February 3, 2011 | 11:16 am

The municipal bond market’s recent rally has run out of steam this week, as some potential buyers apparently don’t see current tax-free yields as high enough to compensate for the risks.

The annualized tax-free yield on the Bond Buyer newspaper’s index of 40 long-term muni issues nationwide (charted, below) edged up to 5.73% on Wednesday from 5.71% on Tuesday. That was the first increase in two weeks.

Bbfeb2 The Bond Buyer muni yield had fallen daily after reaching a two-year high of 5.95% on Jan. 18.

It’s not helping the muni market this week that U.S. Treasury bond yields have been rising, reacting in part to strong economic data. The 10-year T-note yield was at 3.53% on Thursday, up from 3.37% on Monday and a seven-week high.

The muni market suffered a vicious sell-off beginning in late October, first as investors shied away from bonds in general, then as fears mounted about the strained finances of many state and local governments.

Those fears were fanned by Wall Street banking analyst Meredith Whitney, who warned in late December that “hundreds of billions of dollars” in muni bonds would default in 2011.

Whitney has been savaged since then by many muni market pros who say her default predictions are vastly overstated, and that she triggered needless panic among some muni investors.

Bloomberg News wrote a long piece on Whitney on Tuesday. In an interview she told Bloomberg that she didn’t have specific numbers to back up her default estimate.

“Quantifying is a guesstimate at this point,” she said. “I was giving an approximation of a magnitude that will bear out to be correct.”
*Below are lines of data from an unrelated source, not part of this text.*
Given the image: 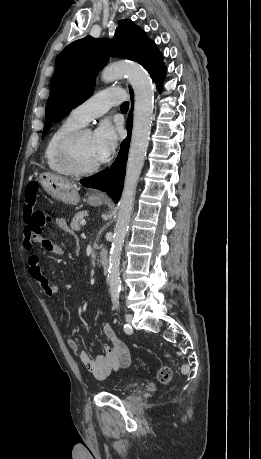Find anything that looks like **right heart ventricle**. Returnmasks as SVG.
Returning <instances> with one entry per match:
<instances>
[{
	"label": "right heart ventricle",
	"instance_id": "right-heart-ventricle-1",
	"mask_svg": "<svg viewBox=\"0 0 261 459\" xmlns=\"http://www.w3.org/2000/svg\"><path fill=\"white\" fill-rule=\"evenodd\" d=\"M82 126V124L69 116L57 125L51 132L44 149V160L50 170L59 174L70 175V173L59 162L58 148L61 141L68 134L81 128Z\"/></svg>",
	"mask_w": 261,
	"mask_h": 459
}]
</instances>
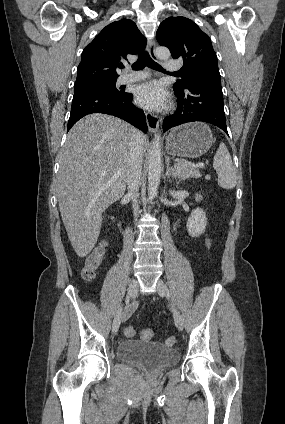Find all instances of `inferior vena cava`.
<instances>
[{"mask_svg": "<svg viewBox=\"0 0 285 424\" xmlns=\"http://www.w3.org/2000/svg\"><path fill=\"white\" fill-rule=\"evenodd\" d=\"M140 132H137L131 142L130 152L127 159V185L129 196L133 200L134 216L138 213V190L142 171L143 151L139 142Z\"/></svg>", "mask_w": 285, "mask_h": 424, "instance_id": "obj_1", "label": "inferior vena cava"}]
</instances>
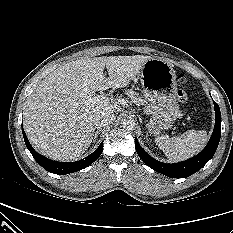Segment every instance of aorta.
Masks as SVG:
<instances>
[{
    "instance_id": "obj_1",
    "label": "aorta",
    "mask_w": 233,
    "mask_h": 233,
    "mask_svg": "<svg viewBox=\"0 0 233 233\" xmlns=\"http://www.w3.org/2000/svg\"><path fill=\"white\" fill-rule=\"evenodd\" d=\"M120 126L121 128L126 129V130H134L136 126V122L131 117H125L121 119Z\"/></svg>"
}]
</instances>
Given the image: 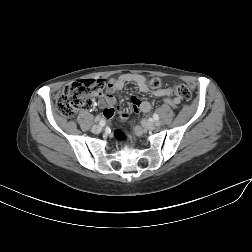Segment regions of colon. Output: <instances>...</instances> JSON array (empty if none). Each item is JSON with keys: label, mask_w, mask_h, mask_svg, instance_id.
I'll return each mask as SVG.
<instances>
[{"label": "colon", "mask_w": 252, "mask_h": 252, "mask_svg": "<svg viewBox=\"0 0 252 252\" xmlns=\"http://www.w3.org/2000/svg\"><path fill=\"white\" fill-rule=\"evenodd\" d=\"M147 85L152 89H159L162 81L158 77H151L147 81ZM104 88L101 80L89 79L79 80L67 86L57 101L59 112L65 117H73L78 110L91 104V97L100 95ZM175 94L184 101L191 99L190 89L183 84H177L174 87ZM128 116L126 111H122V118ZM115 136L119 140H123L125 135L123 132L115 131Z\"/></svg>", "instance_id": "colon-1"}]
</instances>
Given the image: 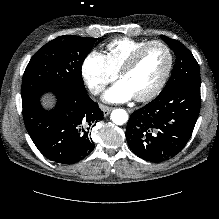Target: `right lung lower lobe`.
Listing matches in <instances>:
<instances>
[{"mask_svg":"<svg viewBox=\"0 0 219 219\" xmlns=\"http://www.w3.org/2000/svg\"><path fill=\"white\" fill-rule=\"evenodd\" d=\"M56 106L41 107L43 93L22 98L26 129L38 150L48 159L71 164L85 158L94 149L89 132L103 119V112L86 93L70 88L52 90Z\"/></svg>","mask_w":219,"mask_h":219,"instance_id":"1","label":"right lung lower lobe"}]
</instances>
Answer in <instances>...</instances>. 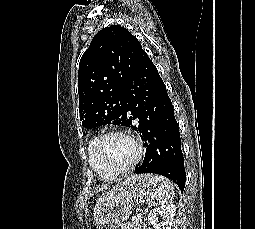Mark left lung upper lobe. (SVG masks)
<instances>
[{"label": "left lung upper lobe", "mask_w": 255, "mask_h": 229, "mask_svg": "<svg viewBox=\"0 0 255 229\" xmlns=\"http://www.w3.org/2000/svg\"><path fill=\"white\" fill-rule=\"evenodd\" d=\"M126 28L112 25L100 30L79 63L78 94L82 125L126 126L124 91L143 53Z\"/></svg>", "instance_id": "obj_1"}]
</instances>
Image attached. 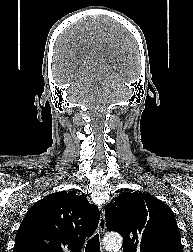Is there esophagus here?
I'll use <instances>...</instances> for the list:
<instances>
[{"instance_id":"1","label":"esophagus","mask_w":193,"mask_h":252,"mask_svg":"<svg viewBox=\"0 0 193 252\" xmlns=\"http://www.w3.org/2000/svg\"><path fill=\"white\" fill-rule=\"evenodd\" d=\"M105 229H106L105 212L102 209L99 219L98 231L100 234H104Z\"/></svg>"}]
</instances>
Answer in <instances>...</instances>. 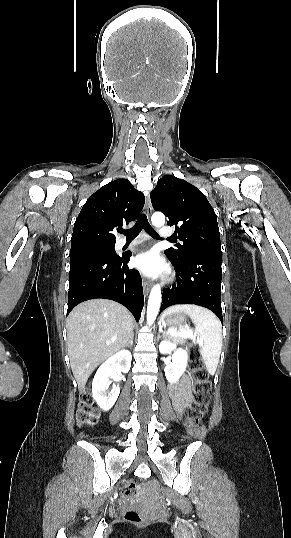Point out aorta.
Returning a JSON list of instances; mask_svg holds the SVG:
<instances>
[{
  "label": "aorta",
  "mask_w": 291,
  "mask_h": 538,
  "mask_svg": "<svg viewBox=\"0 0 291 538\" xmlns=\"http://www.w3.org/2000/svg\"><path fill=\"white\" fill-rule=\"evenodd\" d=\"M153 225L160 227L165 223V216L162 213H154L151 217ZM161 304V288L159 285H155L149 295L148 307H147V323L151 326L159 312Z\"/></svg>",
  "instance_id": "aorta-1"
}]
</instances>
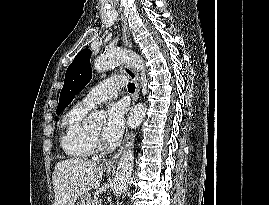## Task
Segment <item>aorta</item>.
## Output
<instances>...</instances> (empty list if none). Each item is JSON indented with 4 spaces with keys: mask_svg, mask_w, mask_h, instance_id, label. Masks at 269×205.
Here are the masks:
<instances>
[{
    "mask_svg": "<svg viewBox=\"0 0 269 205\" xmlns=\"http://www.w3.org/2000/svg\"><path fill=\"white\" fill-rule=\"evenodd\" d=\"M128 63L137 70H143L145 68L143 59L136 53H132L123 49H114L103 53L97 57L94 61V68L98 72H104L112 66ZM147 107L145 104H137L131 111L128 117V125L131 129H135L140 126L146 117ZM101 118L96 113L89 116V122L95 123L100 121ZM132 134L129 137L130 141L127 142L125 149L122 153L120 161L118 163L114 183L113 192L116 196H120L126 190L134 166V153H133V139Z\"/></svg>",
    "mask_w": 269,
    "mask_h": 205,
    "instance_id": "obj_1",
    "label": "aorta"
}]
</instances>
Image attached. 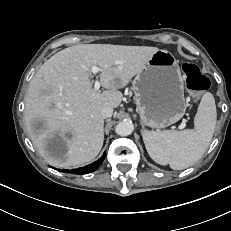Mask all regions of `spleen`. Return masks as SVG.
<instances>
[{"mask_svg":"<svg viewBox=\"0 0 231 231\" xmlns=\"http://www.w3.org/2000/svg\"><path fill=\"white\" fill-rule=\"evenodd\" d=\"M216 118L214 97L206 92L194 118V129L142 132L149 156L160 165L169 164L174 170L193 165L202 157L211 142Z\"/></svg>","mask_w":231,"mask_h":231,"instance_id":"obj_1","label":"spleen"}]
</instances>
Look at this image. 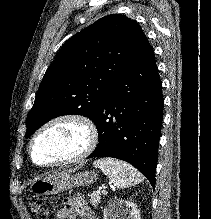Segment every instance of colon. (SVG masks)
I'll use <instances>...</instances> for the list:
<instances>
[{"mask_svg": "<svg viewBox=\"0 0 211 219\" xmlns=\"http://www.w3.org/2000/svg\"><path fill=\"white\" fill-rule=\"evenodd\" d=\"M29 208L38 219H50L55 212L56 204L50 198L33 197L29 201Z\"/></svg>", "mask_w": 211, "mask_h": 219, "instance_id": "1", "label": "colon"}]
</instances>
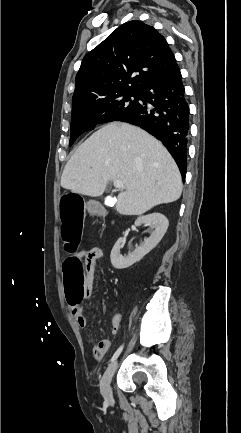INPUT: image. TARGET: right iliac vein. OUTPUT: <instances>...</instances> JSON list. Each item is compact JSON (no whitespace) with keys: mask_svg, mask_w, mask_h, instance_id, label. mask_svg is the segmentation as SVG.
<instances>
[{"mask_svg":"<svg viewBox=\"0 0 241 433\" xmlns=\"http://www.w3.org/2000/svg\"><path fill=\"white\" fill-rule=\"evenodd\" d=\"M118 362H112L106 369L101 380V393L106 401H113V394L111 388V381L117 369Z\"/></svg>","mask_w":241,"mask_h":433,"instance_id":"right-iliac-vein-1","label":"right iliac vein"}]
</instances>
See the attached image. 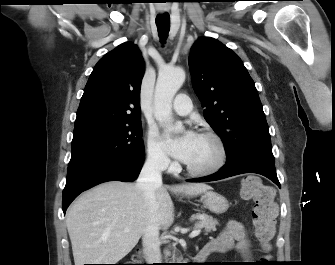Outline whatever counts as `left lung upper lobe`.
Returning <instances> with one entry per match:
<instances>
[{
	"mask_svg": "<svg viewBox=\"0 0 335 265\" xmlns=\"http://www.w3.org/2000/svg\"><path fill=\"white\" fill-rule=\"evenodd\" d=\"M189 69L204 117L224 143L226 163L247 158L275 163L262 104L241 59L205 37L191 48Z\"/></svg>",
	"mask_w": 335,
	"mask_h": 265,
	"instance_id": "obj_1",
	"label": "left lung upper lobe"
}]
</instances>
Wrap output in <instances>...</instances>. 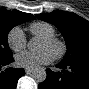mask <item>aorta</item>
Here are the masks:
<instances>
[{
	"instance_id": "obj_1",
	"label": "aorta",
	"mask_w": 89,
	"mask_h": 89,
	"mask_svg": "<svg viewBox=\"0 0 89 89\" xmlns=\"http://www.w3.org/2000/svg\"><path fill=\"white\" fill-rule=\"evenodd\" d=\"M27 47L31 51L35 50L37 48L36 40L31 39L29 41ZM32 77L36 82L41 83V82L45 81V79L47 77V73H46L45 69H43V68H36L32 73Z\"/></svg>"
}]
</instances>
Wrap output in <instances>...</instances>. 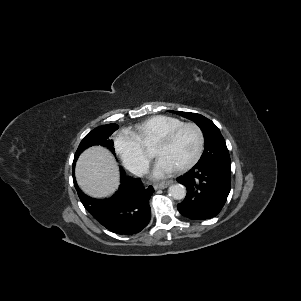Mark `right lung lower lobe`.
<instances>
[{
    "label": "right lung lower lobe",
    "mask_w": 301,
    "mask_h": 301,
    "mask_svg": "<svg viewBox=\"0 0 301 301\" xmlns=\"http://www.w3.org/2000/svg\"><path fill=\"white\" fill-rule=\"evenodd\" d=\"M121 185L108 199H94L82 193L75 183L85 209L106 229L118 235H133L142 231L151 219L149 199L152 186H143L139 178L125 175L121 168Z\"/></svg>",
    "instance_id": "98d812e1"
}]
</instances>
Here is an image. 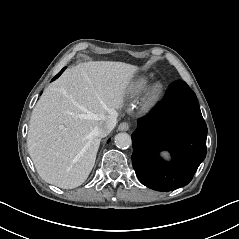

Even as other muni investors continue to seek to discredit Whitney, muni mutual funds still are suffering net redemptions as sellers outnumber buyers. Redemptions totaled $2.7 billion in the seven days ended Jan. 26, down from $5.7 billion the previous week but still the 12th straight week of net withdrawals, according to the Investment Company Institute.

The funds, which owned $473 billion worth of munis at year-end, normally provide critical long-term support for the $2.9-trillion market. As investors pull their money, fund managers can be forced to sell bonds to raise cash, dumping more securities into a market still struggling to find buyers.

Despite lucrative yields on munis, “There’s not a lot of excitement for them, though there should be,” said George Strickland, a veteran muni fund manager at Thornburg Investment Management in Santa Fe, N.M.